Posted by on Jan 5, 2018 in BREAKING NEWS, COW HORSE NEWS, CUTTING NEWS, HORSE NEWS, INDUSTRY NEWS, REINING NEWS, WHO, WHAT & WHERE | 0 comments

SOUTH POINT HOTEL, CASINO AND ARENA OWNER GIVING EMPLOYEES $1M – THANKS TO PRESIDENT TRUMP

Press release from Joyce Lupiani
Jan. 5, 2018

The Las Vegas South Point Hotel and Casino owner Michael Gaughan, has announced that he will be giving employees an extra $1M this year because of President Donald Trump’s tax reform bill.

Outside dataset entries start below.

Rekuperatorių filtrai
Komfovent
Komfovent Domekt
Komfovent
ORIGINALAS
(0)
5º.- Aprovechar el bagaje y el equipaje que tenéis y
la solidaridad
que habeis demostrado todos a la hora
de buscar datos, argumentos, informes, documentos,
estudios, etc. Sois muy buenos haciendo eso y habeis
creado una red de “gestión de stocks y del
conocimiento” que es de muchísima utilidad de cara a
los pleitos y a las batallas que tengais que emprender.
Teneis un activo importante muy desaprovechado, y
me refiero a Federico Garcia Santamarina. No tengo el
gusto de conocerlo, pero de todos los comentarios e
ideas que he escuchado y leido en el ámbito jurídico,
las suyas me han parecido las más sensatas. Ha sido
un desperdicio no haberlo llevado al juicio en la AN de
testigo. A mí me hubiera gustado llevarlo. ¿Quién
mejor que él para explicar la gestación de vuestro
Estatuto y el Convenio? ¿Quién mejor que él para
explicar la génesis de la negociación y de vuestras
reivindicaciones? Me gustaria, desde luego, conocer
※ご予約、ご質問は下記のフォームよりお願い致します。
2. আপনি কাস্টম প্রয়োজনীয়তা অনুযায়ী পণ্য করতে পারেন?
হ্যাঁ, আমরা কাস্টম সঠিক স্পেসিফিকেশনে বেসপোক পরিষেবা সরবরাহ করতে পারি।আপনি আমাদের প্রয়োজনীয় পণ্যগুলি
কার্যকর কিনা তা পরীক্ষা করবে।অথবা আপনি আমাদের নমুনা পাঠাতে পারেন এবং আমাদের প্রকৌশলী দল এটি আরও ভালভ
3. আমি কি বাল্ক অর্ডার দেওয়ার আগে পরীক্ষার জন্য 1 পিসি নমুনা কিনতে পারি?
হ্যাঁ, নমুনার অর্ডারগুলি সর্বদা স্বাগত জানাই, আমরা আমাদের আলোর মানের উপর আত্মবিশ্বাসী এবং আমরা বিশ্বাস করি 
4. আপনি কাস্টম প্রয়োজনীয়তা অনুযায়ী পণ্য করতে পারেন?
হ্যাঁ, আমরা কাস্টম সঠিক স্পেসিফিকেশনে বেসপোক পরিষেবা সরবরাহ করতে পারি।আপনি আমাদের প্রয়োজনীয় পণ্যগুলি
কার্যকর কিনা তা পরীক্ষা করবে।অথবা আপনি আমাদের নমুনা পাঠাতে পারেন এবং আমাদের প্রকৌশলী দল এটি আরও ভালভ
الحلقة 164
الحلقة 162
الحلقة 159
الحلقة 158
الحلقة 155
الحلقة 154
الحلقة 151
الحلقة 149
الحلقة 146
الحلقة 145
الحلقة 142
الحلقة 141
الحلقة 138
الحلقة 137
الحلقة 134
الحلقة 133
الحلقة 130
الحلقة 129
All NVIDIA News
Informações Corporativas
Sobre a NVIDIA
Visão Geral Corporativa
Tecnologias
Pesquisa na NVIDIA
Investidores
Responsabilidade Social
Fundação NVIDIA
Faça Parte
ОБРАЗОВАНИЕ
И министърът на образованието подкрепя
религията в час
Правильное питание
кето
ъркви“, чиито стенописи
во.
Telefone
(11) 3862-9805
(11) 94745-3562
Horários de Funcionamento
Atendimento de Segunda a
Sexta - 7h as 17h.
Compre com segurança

“Las Vegas has experienced a significant amount of growth over the past few years and this tax reform will continue to drive the economy of the city,” said Gaughan. “The new bill will  have a monumental effect on our economy and, in turn, our property. We want to be sure that our extended family is taken care of.”

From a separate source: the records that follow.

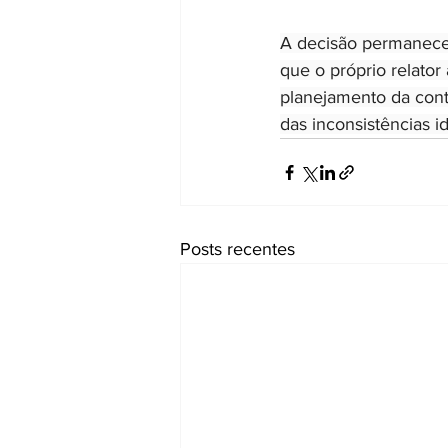
A decisão permanecer
que o próprio relato
planejamento da contr
das inconsistências i
Posts recentes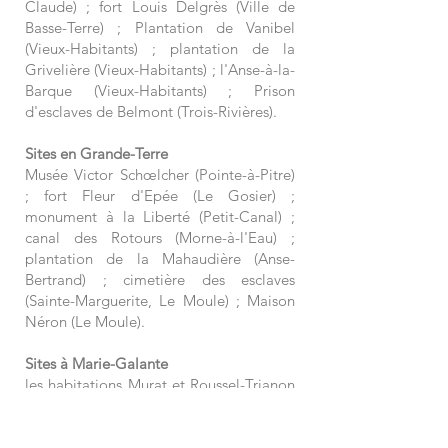
Claude) ; fort Louis Delgrès (Ville de
Basse-Terre) ; Plantation de Vanibel
(Vieux-Habitants) ; plantation de la
Grivelière (Vieux-Habitants) ; l'Anse-à-la-
Barque (Vieux-Habitants) ; Prison
d'esclaves de Belmont (Trois-Rivières).
Sites en Grande-Terre
Musée Victor Schœlcher (Pointe-à-Pitre)
; fort Fleur d'Epée (Le Gosier) ;
monument à la Liberté (Petit-Canal) ;
canal des Rotours (Morne-à-l'Eau) ;
plantation de la Mahaudière (Anse-
Bertrand) ; cimetière des esclaves
(Sainte-Marguerite, Le Moule) ; Maison
Néron (Le Moule).
Sites à Marie-Galante
les habitations Murat et Roussel-Trianon
(Grand-Bourg) ; Étang Punch (Grand-
Bourg); Plantation d'indigo (Les Galets).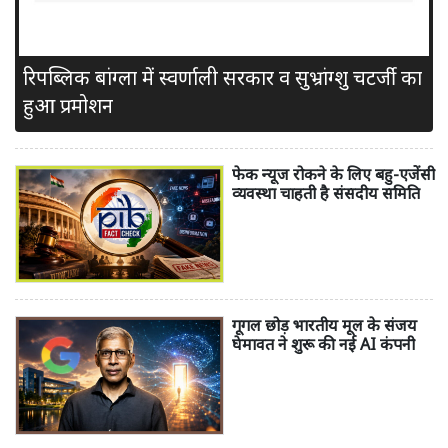
रिपब्लिक बांग्ला में स्वर्णाली सरकार व सुभ्रांग्शु चटर्जी का
हुआ प्रमोशन
फेक न्यूज रोकने के लिए बहु-एजेंसी
व्यवस्था चाहती है संसदीय समिति
गूगल छोड़ भारतीय मूल के संजय
घेमावत ने शुरू की नई AI कंपनी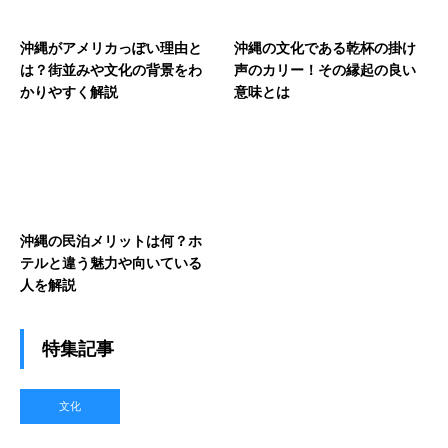
沖縄がアメリカっぽい理由と
沖縄の文化である乾杯の掛け
は？街並みや文化の背景をわ
声のカリー！その縁起の良い
かりやすく解説
意味とは
沖縄の民泊メリットは何？ホ
テルと違う魅力や向いている
人を解説
特集記事
文化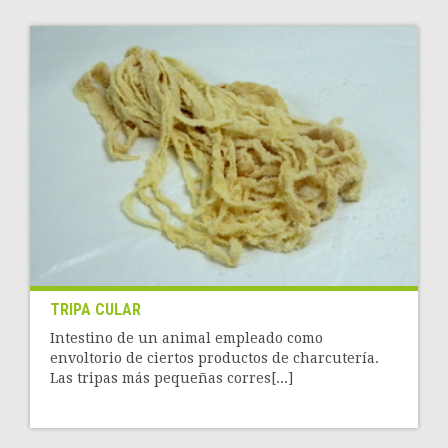
TRIPA CULAR
Intestino de un animal empleado como
envoltorio de ciertos productos de charcutería.
Las tripas más pequeñas corres[...]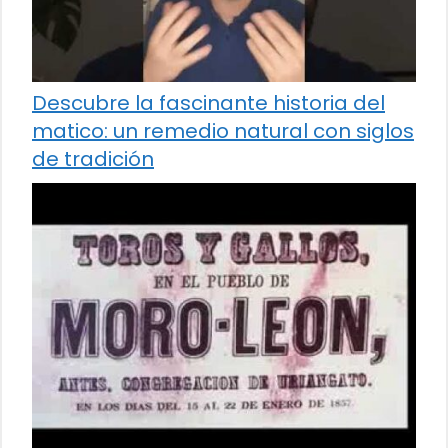
Descubre la fascinante historia del
matico: un remedio natural con siglos
de tradición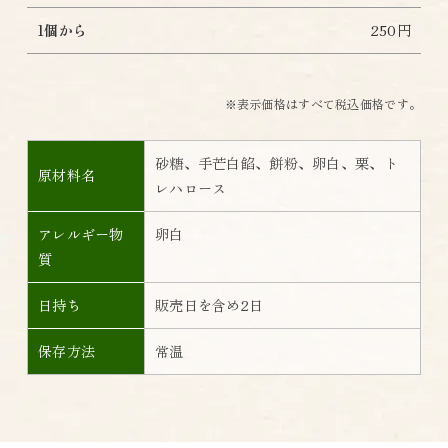
1個から
250円
※表示価格はすべて税込価格です。
砂糖、手芒白餡、餅粉、卵白、栗、ト
原材料名
レハロース
アレルギー物
卵白
質
日持ち
販売日を含め2日
保存方法
常温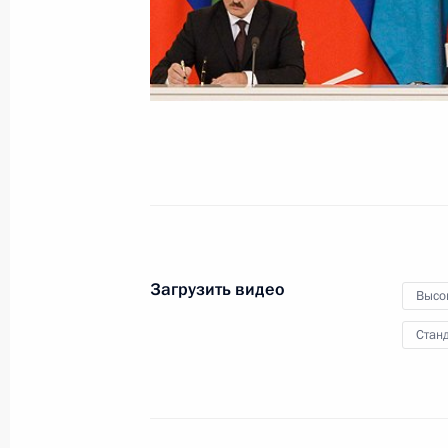
29 ноября 2011 года
Видео, 9 мин.
Загрузить видео
Высо
Станд
Встреча с журналистами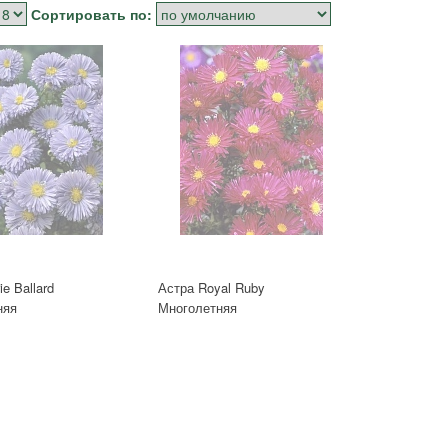
Сортировать по:
e Ballard
Астра Royal Ruby
няя
Многолетняя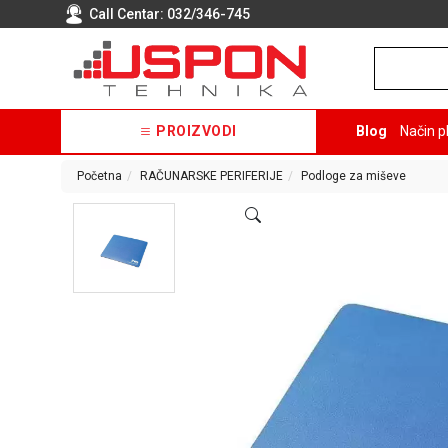
Call Centar:
032/346-745
PROIZVODI
Blog
Način p
Početna
RAČUNARSKE PERIFERIJE
Podloge za miševe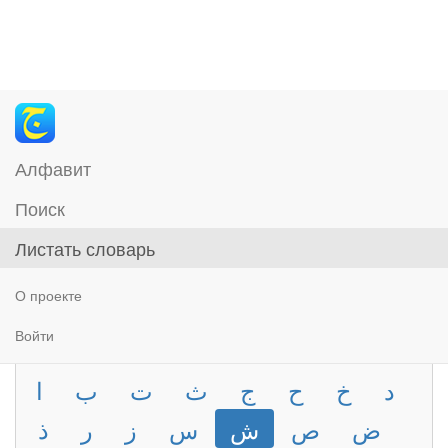
Алфавит
Поиск
Листать словарь
О проекте
Войти
د
خ
ح
ج
ث
ت
ب
ا
ض
ص
ش
س
ز
ر
ذ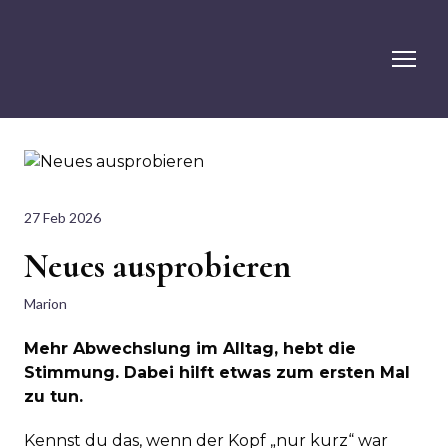
27 Feb 2026
Neues ausprobieren
Marion
Mehr Abwechslung im Alltag, hebt die
Stimmung. Dabei hilft etwas zum ersten Mal
zu tun.
Kennst du das, wenn der Kopf „nur kurz“ war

Gaughan also said that employee bonuses will also double this year, In addition, he is rescinding the price increase for employee health insurance,

The South Point is located on Las Vegas Boulevard, a couple of miles south of the Las Vegas Strip. The property is known for its equestrian event facility and also has a multi-million dollar professional bowling tournament facility.

The Gaughan family has been instrumental in the development of Las Vegas. Jackie Gaughan, Michael’s father was an early owner and is best-known for his ownership of the El Cortez in Downtown Las Vegas. Jackie Gaughan also owned the Las Vegas Club and The Plaza.

Michael Gaughan is also the former owner of a NASCAR team and the main sponsor of the 2018 NASCAR Cup playoff race. Michael is also the operator of the slot machines at McCaran International Airport.